|Authors||J. Koivumäki, M. Maleckar and P. Tavi|
|Title||Mechanisms Promoting Chronic Atrial Fibrillation: Role of Remodelled Intracellular Calcium Handling and Cellular Hypertrophy|
|Afilliation||, Scientific Computing, Scientific Computing|
|Project(s)||Center for Biomedical Computing (SFF)|
|Year of Publication||2013|
Aims: Emerging evidence suggests an important role for abnormal intracellular calcium handling in the pathophysiology of atrial fibrillation (AF). However, it is unclear how the remodeling of these ionic mechanisms, in comparison to electrical and structural remodeling, contributes to the AF substrate. Here, we investigated the impact of altered expression and function of cellular calcium transport mechanisms as occurs in chronic AF on atrial electrophysiology. Methods and Results: In silico experiments were performed in a computational model of the human atrial myocyte. Remodeled function of cellular components was based on a broad review of the literature of in vitro findings in chronic AF, and these were integrated in the model to define a cohort of virtual cells.
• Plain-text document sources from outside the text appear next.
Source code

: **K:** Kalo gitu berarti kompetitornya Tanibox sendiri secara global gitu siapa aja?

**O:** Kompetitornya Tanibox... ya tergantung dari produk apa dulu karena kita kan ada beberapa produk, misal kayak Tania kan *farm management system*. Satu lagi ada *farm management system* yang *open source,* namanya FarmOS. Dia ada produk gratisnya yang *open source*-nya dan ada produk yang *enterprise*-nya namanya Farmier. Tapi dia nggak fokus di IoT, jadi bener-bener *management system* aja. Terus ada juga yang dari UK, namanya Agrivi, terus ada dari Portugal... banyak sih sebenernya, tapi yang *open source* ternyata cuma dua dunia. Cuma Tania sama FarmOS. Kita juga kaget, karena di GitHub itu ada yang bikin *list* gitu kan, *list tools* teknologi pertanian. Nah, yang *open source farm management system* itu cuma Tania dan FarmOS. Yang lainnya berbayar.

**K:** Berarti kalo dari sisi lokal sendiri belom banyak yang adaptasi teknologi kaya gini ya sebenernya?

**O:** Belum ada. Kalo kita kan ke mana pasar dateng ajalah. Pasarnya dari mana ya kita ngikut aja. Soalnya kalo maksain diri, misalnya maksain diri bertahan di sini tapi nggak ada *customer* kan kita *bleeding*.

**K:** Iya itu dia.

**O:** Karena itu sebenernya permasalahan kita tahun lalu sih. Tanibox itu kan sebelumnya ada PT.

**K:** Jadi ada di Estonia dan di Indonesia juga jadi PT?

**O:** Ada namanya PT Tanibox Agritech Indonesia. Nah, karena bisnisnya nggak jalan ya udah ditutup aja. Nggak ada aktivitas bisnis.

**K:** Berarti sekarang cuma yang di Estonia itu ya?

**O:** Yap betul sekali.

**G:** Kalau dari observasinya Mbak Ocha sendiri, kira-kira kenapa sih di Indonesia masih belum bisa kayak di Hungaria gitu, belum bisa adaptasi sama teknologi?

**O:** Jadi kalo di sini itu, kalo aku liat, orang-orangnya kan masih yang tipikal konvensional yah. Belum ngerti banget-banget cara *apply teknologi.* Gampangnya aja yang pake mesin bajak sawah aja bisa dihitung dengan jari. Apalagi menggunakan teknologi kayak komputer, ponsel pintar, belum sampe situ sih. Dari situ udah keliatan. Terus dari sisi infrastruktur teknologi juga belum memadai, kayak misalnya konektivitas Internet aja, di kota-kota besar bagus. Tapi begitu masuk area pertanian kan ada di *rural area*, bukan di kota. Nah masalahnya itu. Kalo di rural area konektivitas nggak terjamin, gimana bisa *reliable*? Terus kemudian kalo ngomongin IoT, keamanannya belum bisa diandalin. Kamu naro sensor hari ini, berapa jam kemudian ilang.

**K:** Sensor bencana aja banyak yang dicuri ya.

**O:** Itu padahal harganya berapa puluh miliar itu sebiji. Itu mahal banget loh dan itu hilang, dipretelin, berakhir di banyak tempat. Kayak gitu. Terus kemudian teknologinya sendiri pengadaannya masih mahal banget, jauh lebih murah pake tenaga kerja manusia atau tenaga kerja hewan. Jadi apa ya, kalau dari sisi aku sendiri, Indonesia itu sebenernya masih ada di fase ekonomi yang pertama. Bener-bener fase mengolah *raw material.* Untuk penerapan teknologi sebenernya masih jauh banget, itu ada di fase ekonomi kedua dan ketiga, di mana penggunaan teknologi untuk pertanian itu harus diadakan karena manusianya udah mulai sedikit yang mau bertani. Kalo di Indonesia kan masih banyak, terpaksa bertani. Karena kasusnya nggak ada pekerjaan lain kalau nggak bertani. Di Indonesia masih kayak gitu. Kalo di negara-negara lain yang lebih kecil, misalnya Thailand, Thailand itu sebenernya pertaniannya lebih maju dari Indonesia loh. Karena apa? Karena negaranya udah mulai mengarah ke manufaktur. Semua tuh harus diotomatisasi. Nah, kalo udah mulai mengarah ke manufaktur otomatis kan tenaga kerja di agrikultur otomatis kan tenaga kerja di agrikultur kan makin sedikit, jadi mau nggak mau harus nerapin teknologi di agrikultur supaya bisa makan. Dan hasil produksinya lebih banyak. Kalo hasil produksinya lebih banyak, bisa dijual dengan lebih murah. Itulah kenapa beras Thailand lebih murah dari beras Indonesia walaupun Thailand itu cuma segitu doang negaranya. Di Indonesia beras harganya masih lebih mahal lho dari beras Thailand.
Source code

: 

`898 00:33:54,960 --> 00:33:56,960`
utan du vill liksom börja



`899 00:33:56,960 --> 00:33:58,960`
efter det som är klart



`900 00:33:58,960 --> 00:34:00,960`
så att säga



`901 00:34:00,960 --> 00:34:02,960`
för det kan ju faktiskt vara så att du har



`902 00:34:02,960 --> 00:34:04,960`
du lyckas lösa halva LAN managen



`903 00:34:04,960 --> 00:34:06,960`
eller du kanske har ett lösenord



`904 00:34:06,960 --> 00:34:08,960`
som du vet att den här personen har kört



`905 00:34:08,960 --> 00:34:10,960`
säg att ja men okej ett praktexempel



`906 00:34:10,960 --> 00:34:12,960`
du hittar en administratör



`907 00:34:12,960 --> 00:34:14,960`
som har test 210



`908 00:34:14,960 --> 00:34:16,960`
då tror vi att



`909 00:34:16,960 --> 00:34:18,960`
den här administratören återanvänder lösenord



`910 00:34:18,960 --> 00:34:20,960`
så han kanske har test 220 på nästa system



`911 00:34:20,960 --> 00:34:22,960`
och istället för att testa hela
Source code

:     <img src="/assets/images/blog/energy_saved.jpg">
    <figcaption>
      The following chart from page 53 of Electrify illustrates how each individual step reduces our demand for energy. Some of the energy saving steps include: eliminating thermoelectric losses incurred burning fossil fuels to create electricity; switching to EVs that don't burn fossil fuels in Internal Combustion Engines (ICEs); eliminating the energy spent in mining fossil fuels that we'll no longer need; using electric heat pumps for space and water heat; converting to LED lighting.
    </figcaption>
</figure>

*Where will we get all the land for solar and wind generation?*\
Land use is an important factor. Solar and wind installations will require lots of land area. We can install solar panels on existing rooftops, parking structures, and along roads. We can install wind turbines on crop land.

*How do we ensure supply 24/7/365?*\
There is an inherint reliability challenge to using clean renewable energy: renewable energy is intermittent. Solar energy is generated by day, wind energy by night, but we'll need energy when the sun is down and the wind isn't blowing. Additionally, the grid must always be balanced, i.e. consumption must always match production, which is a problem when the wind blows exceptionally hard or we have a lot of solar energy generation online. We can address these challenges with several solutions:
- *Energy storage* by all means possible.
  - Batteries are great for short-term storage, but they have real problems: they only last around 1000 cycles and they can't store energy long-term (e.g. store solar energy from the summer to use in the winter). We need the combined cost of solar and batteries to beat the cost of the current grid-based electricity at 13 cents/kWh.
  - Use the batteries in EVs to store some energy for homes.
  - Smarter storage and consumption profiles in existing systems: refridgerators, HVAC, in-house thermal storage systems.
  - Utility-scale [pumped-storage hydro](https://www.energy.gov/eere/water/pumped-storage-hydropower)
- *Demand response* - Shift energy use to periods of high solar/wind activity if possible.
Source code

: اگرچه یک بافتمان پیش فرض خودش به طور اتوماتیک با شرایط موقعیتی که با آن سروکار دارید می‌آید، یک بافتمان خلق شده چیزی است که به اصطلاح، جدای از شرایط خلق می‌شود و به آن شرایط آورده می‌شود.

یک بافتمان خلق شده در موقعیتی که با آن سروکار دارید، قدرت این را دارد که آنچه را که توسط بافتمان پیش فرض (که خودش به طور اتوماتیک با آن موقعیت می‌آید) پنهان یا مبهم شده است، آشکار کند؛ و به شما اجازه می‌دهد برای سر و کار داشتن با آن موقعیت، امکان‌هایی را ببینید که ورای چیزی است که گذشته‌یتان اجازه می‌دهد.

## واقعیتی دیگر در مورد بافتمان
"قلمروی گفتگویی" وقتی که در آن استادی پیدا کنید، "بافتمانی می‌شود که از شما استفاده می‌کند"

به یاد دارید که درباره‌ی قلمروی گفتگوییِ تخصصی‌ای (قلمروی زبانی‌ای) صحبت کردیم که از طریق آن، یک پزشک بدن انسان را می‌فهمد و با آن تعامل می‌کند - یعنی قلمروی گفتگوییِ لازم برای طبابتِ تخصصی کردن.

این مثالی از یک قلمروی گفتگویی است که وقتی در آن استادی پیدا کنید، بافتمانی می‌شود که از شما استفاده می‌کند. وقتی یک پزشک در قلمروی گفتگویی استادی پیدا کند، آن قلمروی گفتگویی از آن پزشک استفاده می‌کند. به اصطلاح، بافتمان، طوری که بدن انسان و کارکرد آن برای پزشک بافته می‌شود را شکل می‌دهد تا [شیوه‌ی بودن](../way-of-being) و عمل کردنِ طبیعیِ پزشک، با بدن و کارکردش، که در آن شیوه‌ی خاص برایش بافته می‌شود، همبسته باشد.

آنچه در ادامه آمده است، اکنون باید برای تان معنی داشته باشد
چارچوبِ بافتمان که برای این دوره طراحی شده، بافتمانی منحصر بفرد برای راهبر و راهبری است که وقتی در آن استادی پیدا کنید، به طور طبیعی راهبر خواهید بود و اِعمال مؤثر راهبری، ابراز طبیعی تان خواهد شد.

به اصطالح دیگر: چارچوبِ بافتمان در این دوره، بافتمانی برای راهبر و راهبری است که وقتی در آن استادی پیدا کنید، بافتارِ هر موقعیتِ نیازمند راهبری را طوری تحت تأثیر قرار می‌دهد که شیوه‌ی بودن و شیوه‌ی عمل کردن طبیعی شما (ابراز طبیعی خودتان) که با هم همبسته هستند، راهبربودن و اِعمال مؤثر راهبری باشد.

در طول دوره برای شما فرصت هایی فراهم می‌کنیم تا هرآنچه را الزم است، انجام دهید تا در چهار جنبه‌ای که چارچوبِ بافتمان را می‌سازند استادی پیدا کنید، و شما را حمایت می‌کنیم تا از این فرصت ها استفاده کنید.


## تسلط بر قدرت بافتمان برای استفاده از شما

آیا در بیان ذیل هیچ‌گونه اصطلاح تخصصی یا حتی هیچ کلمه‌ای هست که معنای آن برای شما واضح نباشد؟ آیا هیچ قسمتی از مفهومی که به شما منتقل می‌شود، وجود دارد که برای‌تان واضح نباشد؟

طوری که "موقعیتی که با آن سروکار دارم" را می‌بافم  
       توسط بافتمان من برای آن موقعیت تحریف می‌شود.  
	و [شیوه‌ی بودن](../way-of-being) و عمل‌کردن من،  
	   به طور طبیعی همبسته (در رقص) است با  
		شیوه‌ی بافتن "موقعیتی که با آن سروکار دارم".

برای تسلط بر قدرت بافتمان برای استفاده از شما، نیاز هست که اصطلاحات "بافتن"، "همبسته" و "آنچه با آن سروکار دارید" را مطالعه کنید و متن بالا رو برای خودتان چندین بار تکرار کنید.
Simulation results indicate that, while the altered function of calcium and potassium ion channels alone causes a pronounced decrease in action potential duration (APD), remodeling of calcium handling and cellular hypertrophy have a significant additional impact on the reduction of calcium transient (CaT) amplitude in chronic AF. Furthermore, the results suggest that the tight coupling between AP and CaT could be a pharmaceutical target for reversing AP shortening in this context. Finally, we also found that, contrary to a recent hypothesis, that the propensity of delayed afterdepolarizations in the human atrial myocyte was reduced in chronic AF in comparison to normal sinus rhythm. Conclusion: Our results indicate that reduced atrial refractoriness (decreased APD) and loss of contraction (reduced CaT amplitude) are affected not only by modified sarcolemmal ion currents, but also by remodeling of calcium handling and cellular hypertrophy. These findings may have important implications for developing novel therapeutic approaches for chronic AF.